The total does not include Tykerb, which was launched for breast cancer in the United States in March.

The five new drugs identified for launch in the coming three years are Cervarix, pazopanib, HuMax-CD20, Promacta and Rezonic. The latest research on some of these had already been presented at a major meeting of cancer experts in Chicago this month.

Glaxo wants to establish itself as a major player in the lucrative oncology market, where it has been under-represented in the past, though industry analysts say its ambitions will do little to offset short-term worries about sales and profits.

Avandia Setback

It suffered a major blow last month after a critical study linked its diabetes drug Avandia to heart-attack risk, hitting demand for its second-biggest selling medicine.

Glaxo shares were off 0.6 percent at 13.18 pounds by 1400 GMT, slightly outperforming a European drugs sector that was down 1 percent.

The British group has pinned particularly high hopes on its Tykerb pill for breast cancer, a rival to Roche Holding AG and Genentech Inc.'s injectable drug Herceptin.

Tykerb has produced promising results in studies showing it can help patients, including some of those whose breast cancer has spread to the brain.

But analysts believe it could take many years to reach blockbuster potential, with further trials on the value of combining Tykerb with Herceptin due later this year and other tests on its use as a first-line treatment due early next year.

Still, Saloui said early trends were good.

"Tykerb, actually, is off to a very good start in the U.S., with over 3,000 breast cancer patients treated since launch," he said.

Cervical Cancer Vaccine

Australia approved Cervarix, a vaccine to prevent a virus that causes cervical cancer, last month and Glaxo hopes to have it on sale in Europe later this year, though a U.S. launch is viewed by analysts as unlikely before 2008.

Pazopanib is an anti-angiogenesis drug similar to Genentech and Roche's Avastin, while HuMax-CD20 is an antibody drug licensed from Denmark's Genmab that is being tested for leukaemia and other blood cancers.

Genmab said separately that HuMax-CD20 possibly could be launched in 2008.

HuMax-CD20, or ofatumumab, works in a similar way to Genentech and Roche's Rituxan/MabThera, and Saloui said Glaxo planned a head-to-head comparative study of the two drugs.

Promacta and Rezonic are both supportive care medicines.
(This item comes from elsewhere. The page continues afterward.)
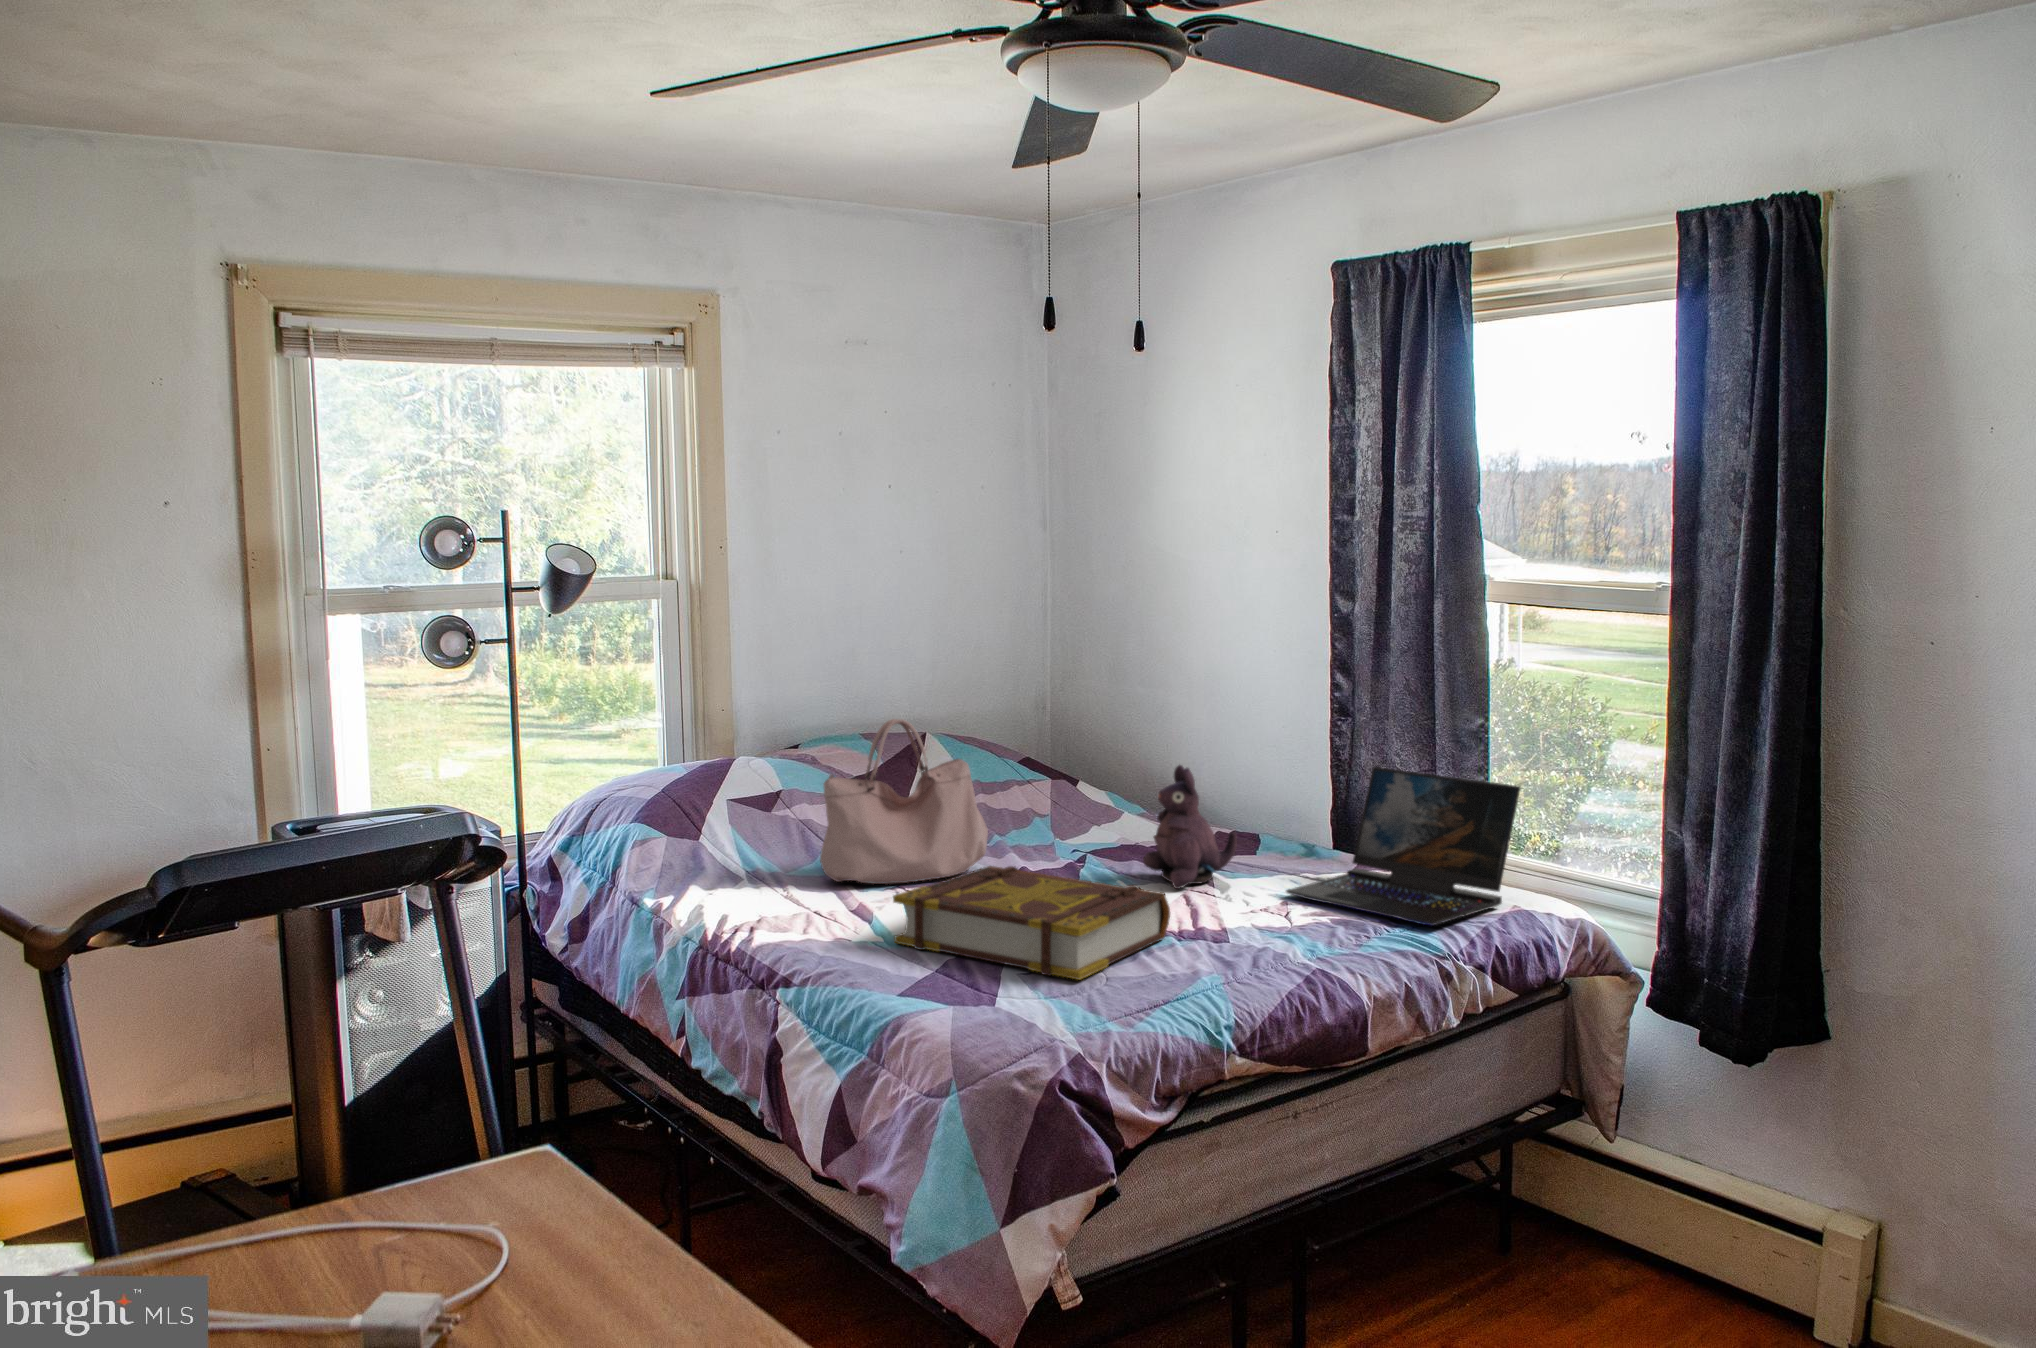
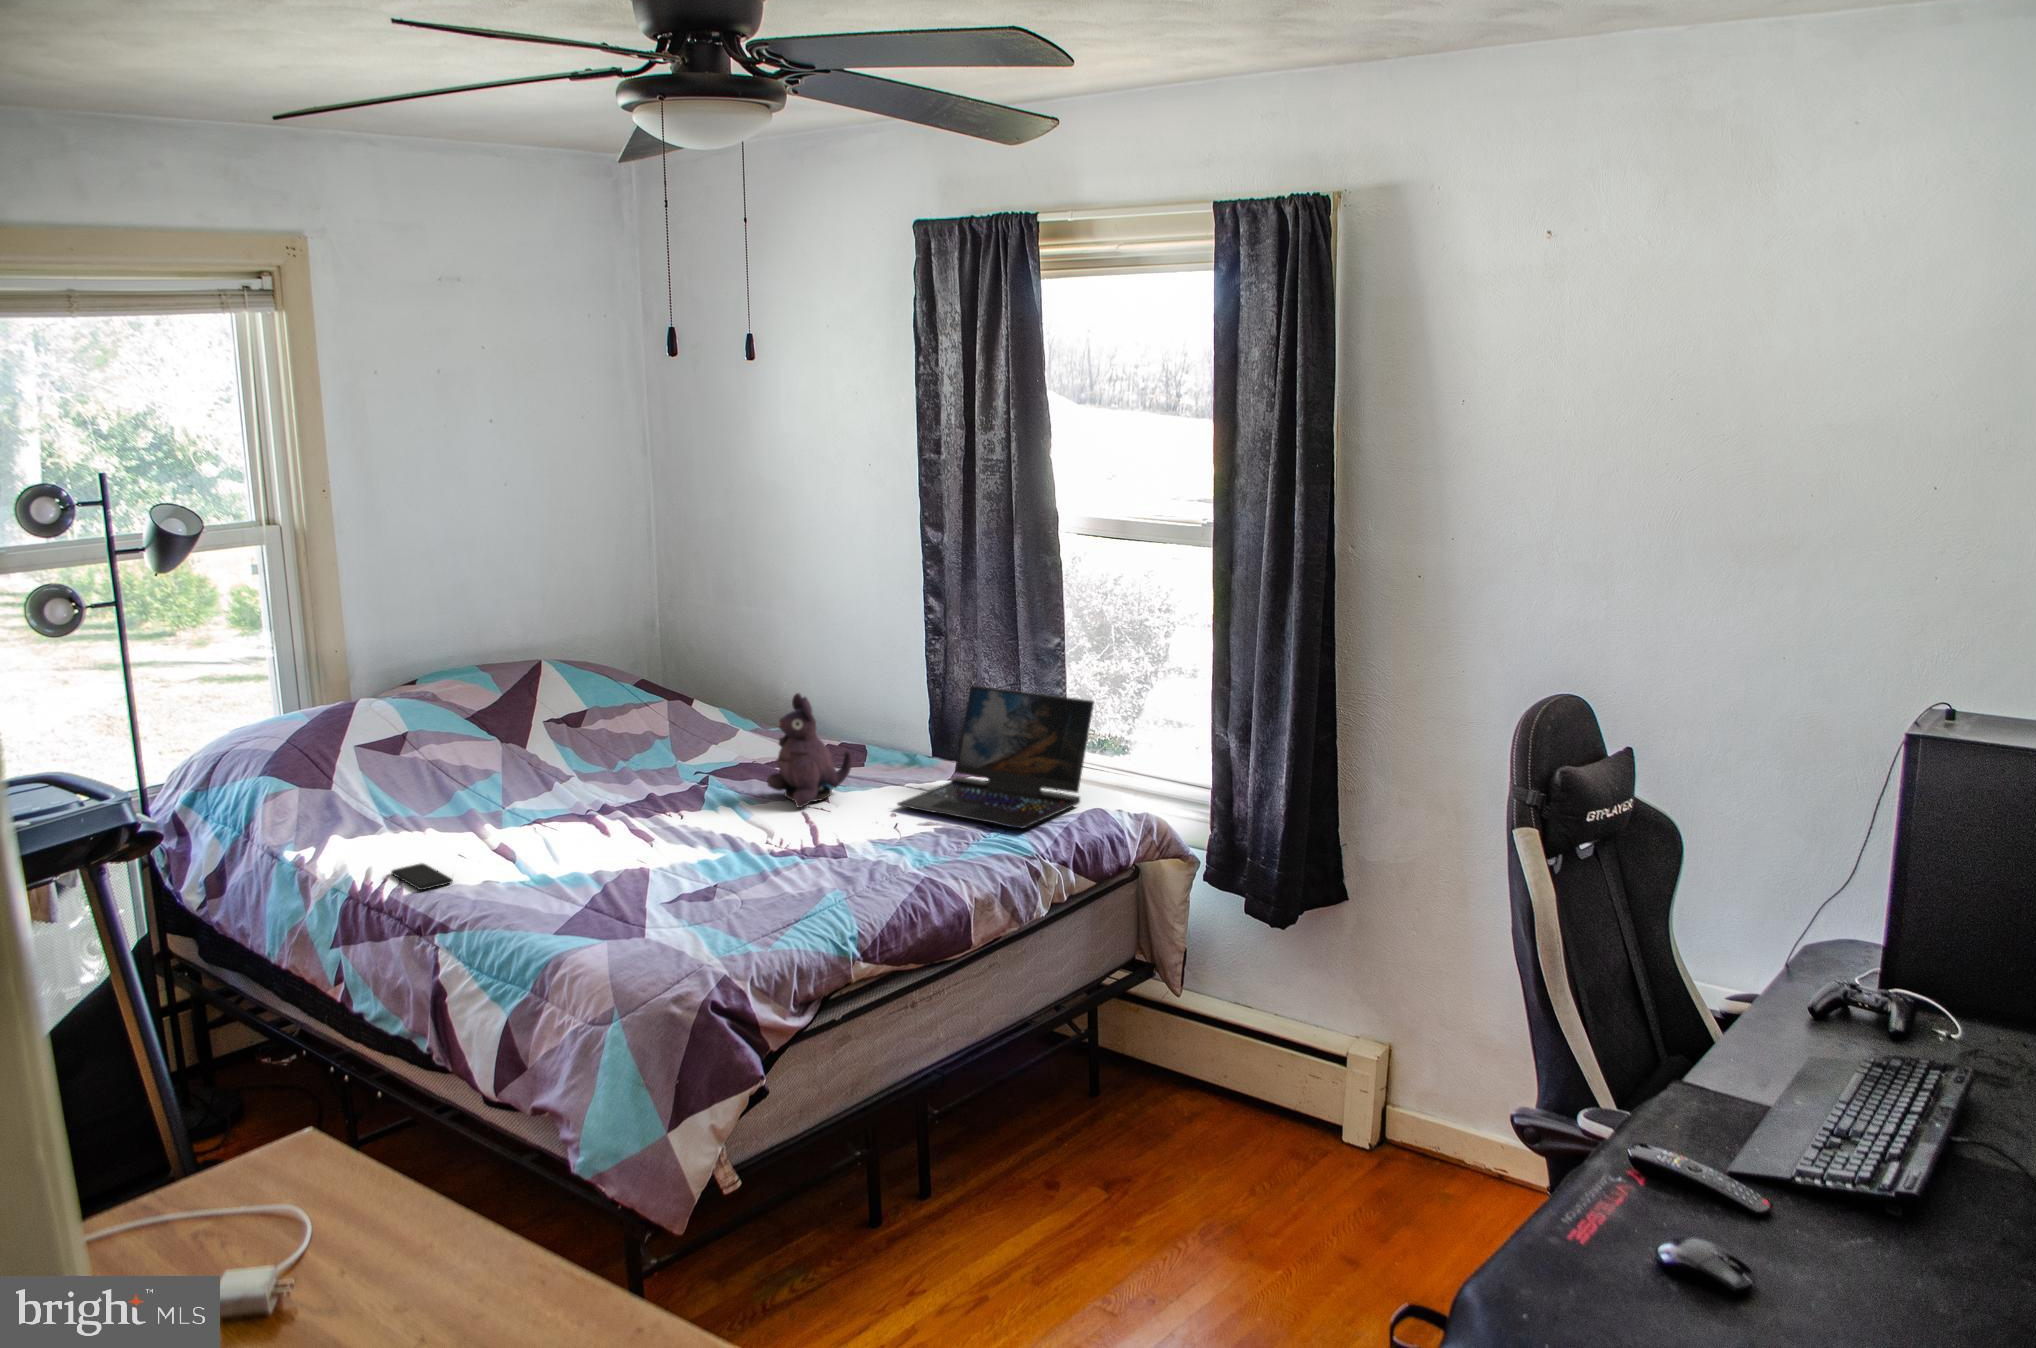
handbag: present [820,719,988,884] -> none [451,663,617,824]
book: present [893,866,1170,980] -> none [537,801,796,906]
smartphone: none [748,915,807,940] -> present [391,863,453,890]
Promacta helps boost blood platelet levels, while Rezonic is designed to reduce nausea and vomiting caused by chemotherapy.

New Phase III trial data presented for the first time on Monday showed Rezonic given with Glaxo's older anti-nausea drug Zofran was significantly more effective than Zofran alone.

Glaxo is also working in the emerging field of therapeutic cancer vaccines, which are designed to boost the body's immune system rather than prevent an infection like conventional vaccines.

It plans to recruit the first patients into a late-stage Phase III trial of its MAGE-A3 shot for non-small-cell lung cancer in September. MAGE-A3 will compete with a similar product called Stimuvax from Merck KGaA, which entered Phase III testing in February.